If, as the board insists, it wants to work with the community then it should support the call for more publicly funded, qualified and properly-paid staff, and more beds – for NHS patients only. Our NHS staff, beds and facilities should not be used for private insurance care as is happening more and more, up to 49 per cent nationally.

The board should support the call for immediate full public funding of patient care, not taxpayers’ funding of marketing in the NHS, with an army of hugely-expensive management consultants, contract managers, lawyers, accountants and administrators taking away many billions each year from patient services.

The public NHS has been about cooperation, compassion, dedication and collective innovative problem solving. To be true to its values, the NHS cannot be about competition, secret deals, subsidising private profits and dividends, suing the taxpayer over lost contracts, and walking away from caring for patients as the inefficient market has shown here and in the US.

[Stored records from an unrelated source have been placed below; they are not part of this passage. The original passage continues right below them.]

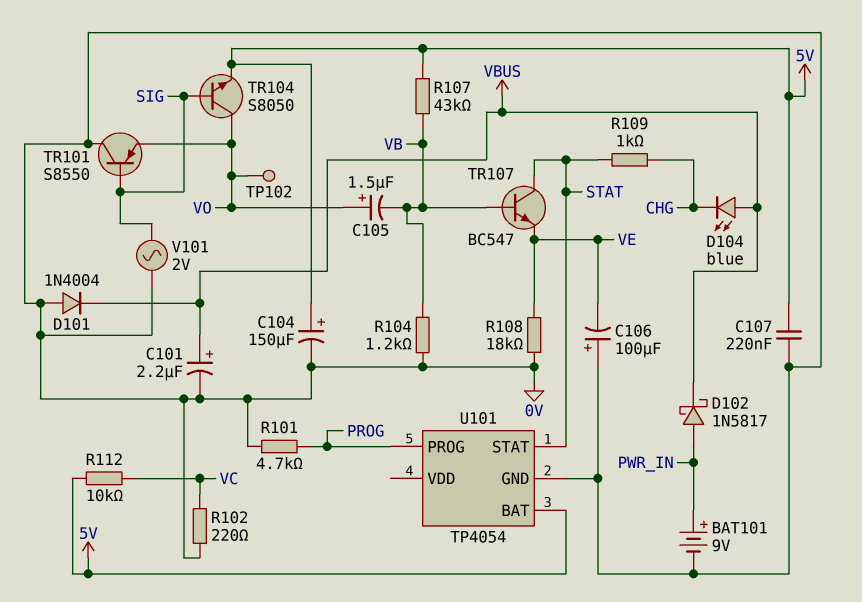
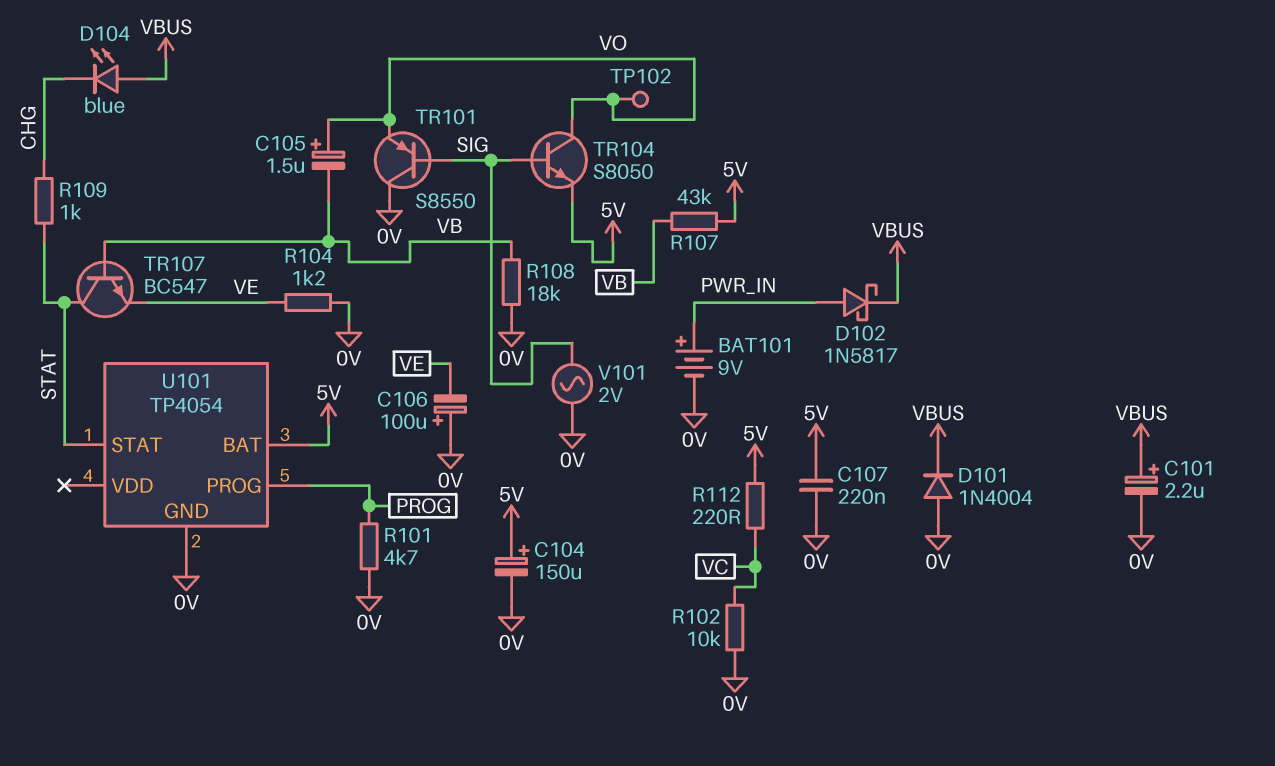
R102: 220 (0V, VC) -> 10k (0V, VC)
R104: 1.2k (0V, VB) -> 1.2k (0V, VE)
R108: 18k (0V, VE) -> 18k (0V, VB)
R112: 10k (5V, VC) -> 220 (5V, VC)

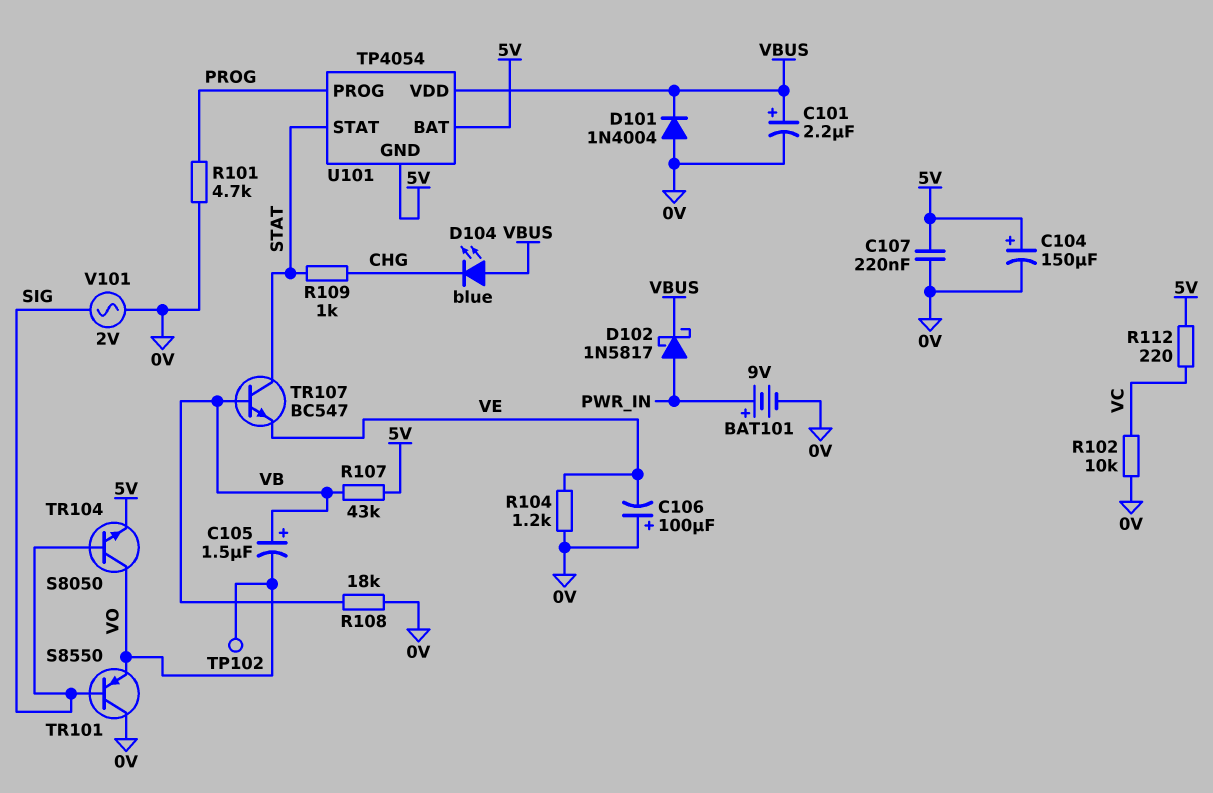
C105: 1.5uF (plus VO, minus VB) -> 1.5uF (plus VB, minus VO)
U101 pin GND: 0V -> 5V
U101 pin VDD: none -> VBUS

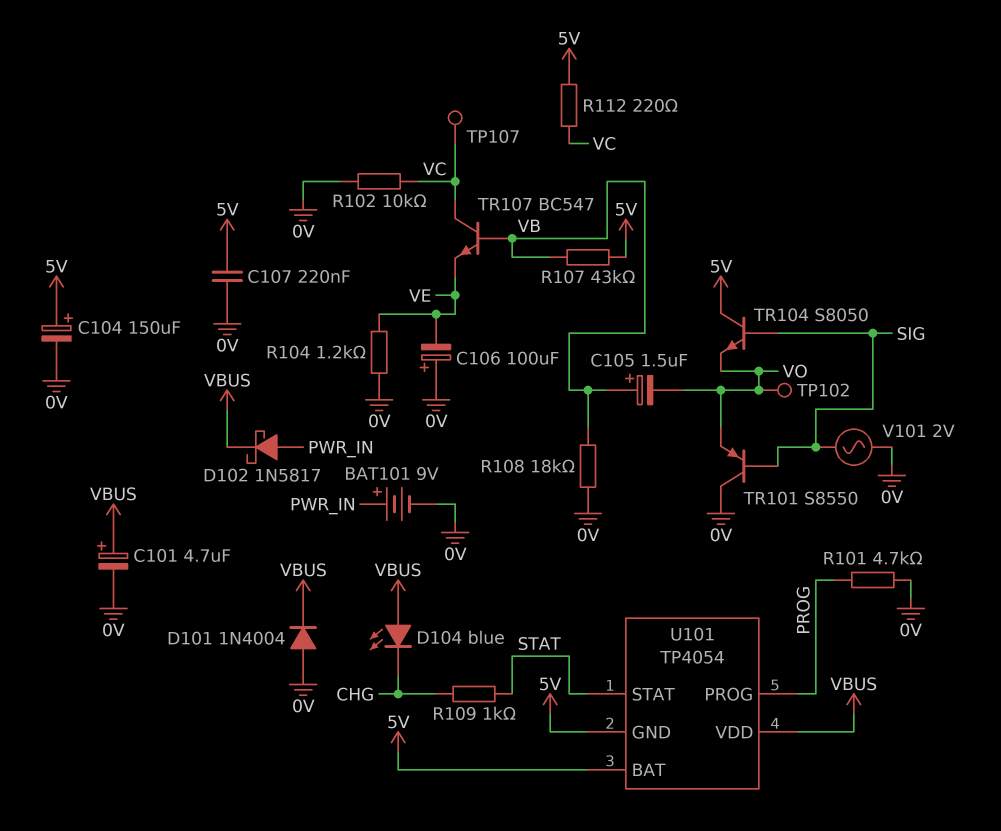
C101: 2.2uF (plus VBUS, minus 0V) -> 4.7uF (plus VBUS, minus 0V)
TP107: none -> test point (VC)
TR104: NPN S8050 (B SIG, C VO, E 5V) -> NPN S8050 (B SIG, C 5V, E VO)
TR107: NPN BC547 (B VB, C STAT, E VE) -> NPN BC547 (B VB, C VC, E VE)

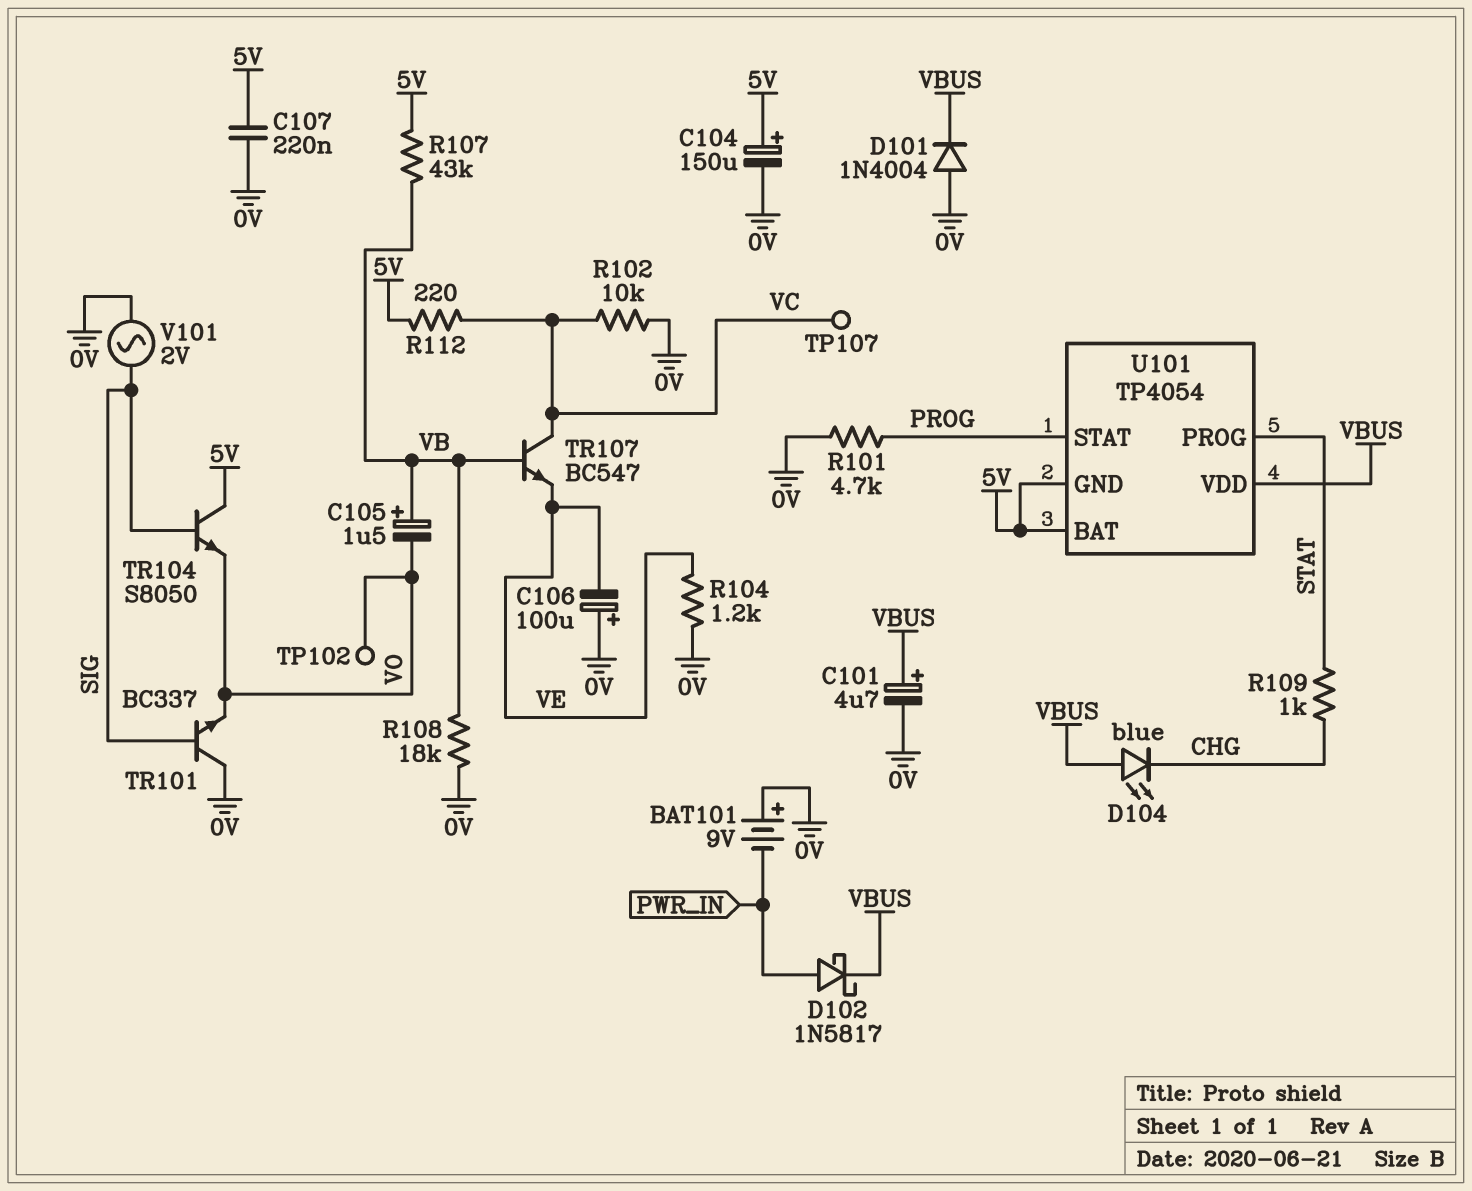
BAT101: 9V (plus PWR_IN, minus 0V) -> 9V (plus 0V, minus PWR_IN)
TR101: PNP S8550 (B SIG, C 0V, E VO) -> NPN BC337 (B SIG, C 0V, E VO)
U101 pin PROG: PROG -> STAT
U101 pin STAT: STAT -> PROG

It is well known that chronic underfunding and the deliberate breaking down of the public NHS under the 2012 Health and Social Care Act have left hospitals high and dry.

Sustainability and Transformation Plans (STPs) are driving deep and dangerous cuts throughout the NHS, including around £900million worth of cuts in North Central London NHS, covering Camden, Islington, Haringey, Enfield and Barnet.

STPs have been largely discredited by well-regarded doctors and professors as unworkable and highly detrimental to patient care. Now Accountable Care Organisations (ACOs), which are American, commercial, insurance-based systems, are the new demolition tool of those in charge of what is left of the public NHS.

Judicial reviews are being launched to challenge health secretary Jeremy Hunt’s and NHS head Simon Stevens’ right to impose ACOs on the NHS.

Will the Whittington board support a return to an NHS for the people, by the people, of the people? Or support the usurpers of the NHS name, who in their anti-modern thinking are taking us backwards to dark times of poor or no healthcare for the majority?

It would be good if the board were to get together with the rest of the hospitals in the country suffering strangulation and speak truth to power. Local and national communities would back the board. Otherwise, we will soon have no NHS to speak of, and boards like Whittington’s will have only been enabling, administrative pawns in the abolition of the country’s greatest modern institution.

The Whittington community is helping to lead the way for a restoration of the best value-for-money and most equitable healthcare system in the world. The one with a unique, caring, professional ethos and practice. The true, fully public NHS. I would ask the hospital board: Please join in.